----- Lesetext -----
Petrodollar ohne Ölförderung
Verzicht auf die Ausbeutung von Ressourcen zugunsten einer alternativen Entwicklung
Die Idee, an Ölvorkommen zu verdienen, ohne sie zu fördern, ist außergewöhnlich. Sie stammt von mehreren Nichtregierungsorganisationen wie der Acción Ecológica (Ökologische Aktion) und wurde von Erdöl- und Bergbau-Minister Alberto Acosta innerhalb der Regierung vorangetrieben. Diese will einen Fonds einrichten, der jährlich eine Dividende in Höhe von 350 Millionen US-Dollar – in etwa die Hälfte der möglichen Erdöleinnahmen – ausschütten soll. Dieses Geld würde dann ausschließlich für soziale und ökologische Projekte verwendet werden.
Mit dieser Vorgabe hofft die Regierung, sowohl Privatpersonen als auch Regierungen der Industrieländer zu motivieren, in den Fonds einzuzahlen. Etwa vier Milliarden US-Dollar müssten zusammenkommen, um die Idee umzusetzen. Die Petrodollars sollen aus dem Verkauf von ungeförderten Barrels Erdöl kommen. Bei einem Verkauf des gesamten Vorkommens ist nach Berechnungen der Gruppe Ökologische Aktion ein Betrag von fünf US-Dollar je (nicht gefördertem) Barrel ausreichend, um den Kapitalstock des Fonds zu bilden. Ecuador will erreichen, dass Privatpersonen in den Industrieländern das von der Steuer absetzen können. So will Ecuador von den Vorkommen profitieren und trotzdem einen Beitrag zu Klima- und Umweltschutz leisten.
----- Bereitgestellte Datensätze -----
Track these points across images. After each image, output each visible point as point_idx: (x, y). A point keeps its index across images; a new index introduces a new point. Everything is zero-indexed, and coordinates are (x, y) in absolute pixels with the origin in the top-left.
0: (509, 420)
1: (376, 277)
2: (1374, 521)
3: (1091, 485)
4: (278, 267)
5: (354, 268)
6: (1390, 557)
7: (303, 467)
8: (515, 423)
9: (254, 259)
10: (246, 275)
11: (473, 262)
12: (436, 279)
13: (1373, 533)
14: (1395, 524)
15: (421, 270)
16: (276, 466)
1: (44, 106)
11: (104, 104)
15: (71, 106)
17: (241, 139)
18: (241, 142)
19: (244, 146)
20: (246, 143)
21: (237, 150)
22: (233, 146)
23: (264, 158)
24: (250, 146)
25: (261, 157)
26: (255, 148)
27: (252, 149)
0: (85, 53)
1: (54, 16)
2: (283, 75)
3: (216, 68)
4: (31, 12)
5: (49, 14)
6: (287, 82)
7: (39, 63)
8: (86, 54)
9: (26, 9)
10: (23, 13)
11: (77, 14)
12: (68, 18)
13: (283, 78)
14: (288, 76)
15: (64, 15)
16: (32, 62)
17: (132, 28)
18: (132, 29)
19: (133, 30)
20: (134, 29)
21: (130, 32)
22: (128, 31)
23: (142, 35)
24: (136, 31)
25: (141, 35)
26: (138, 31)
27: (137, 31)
-----
_Fragen_
1. Zitieren Sie aus dem Text über Ecuadors Ölfonds die Stelle von "Petrodollar ohne Ölförderung" bis "Projekte verwendet werden.".
2. Schreiben Sie den Text über Ecuadors Ölfonds im Anschluss an seinen letzten Satz weiter.
Die Datensätze werden für die Bearbeitung nicht gebraucht.

_Schriftliche Antworten_
1.
Petrodollar ohne Ölförderung
Verzicht auf die Ausbeutung von Ressourcen zugunsten einer alternativen Entwicklung
Die Idee, an Ölvorkommen zu verdienen, ohne sie zu fördern, ist außergewöhnlich. Sie stammt von mehreren Nichtregierungsorganisationen wie der Acción Ecológica (Ökologische Aktion) und wurde von Erdöl- und Bergbau-Minister Alberto Acosta innerhalb der Regierung vorangetrieben. Diese will einen Fonds einrichten, der jährlich eine Dividende in Höhe von 350 Millionen US-Dollar – in etwa die Hälfte der möglichen Erdöleinnahmen – ausschütten soll. Dieses Geld würde dann ausschließlich für soziale und ökologische Projekte verwendet werden.

2.
Mehr Ölförderung im Nationalpark?
Die Ölquellen, um die es geht, wurden schon bei Bohrungen der staatlichen Ölgesellschaft Petroecuador im Jahr 1992 entdeckt. Sie werden mit dem Kürzel ITT (Ishpingo-Tambococha-Tiputini) bezeichnet, das für ein Regenwaldgebiet im Osten des Landes steht, unweit der Grenze zu Peru. Ex-Präsident Lucio Gutiérrez versuchte während seiner Amtszeit bereits, die Reserven ohne Teilhabe von Petroecuador an private Investoren aus dem Ausland zu vermarkten. Sowohl US-amerikanische, russische, französische und chinesische Konzerne hatten Interesse signalisiert – unter anderem Chevron Texaco und Total-Fina-Elf. Nach dem Ersten Südamerikanischen Energiegipfel im April in Venezuela (siehe LN 395) ist dagegen im Fall einer Ausbeutung eher eine Kooperation mit brasilianischen oder venezolanischen Konzernen vorstellbar.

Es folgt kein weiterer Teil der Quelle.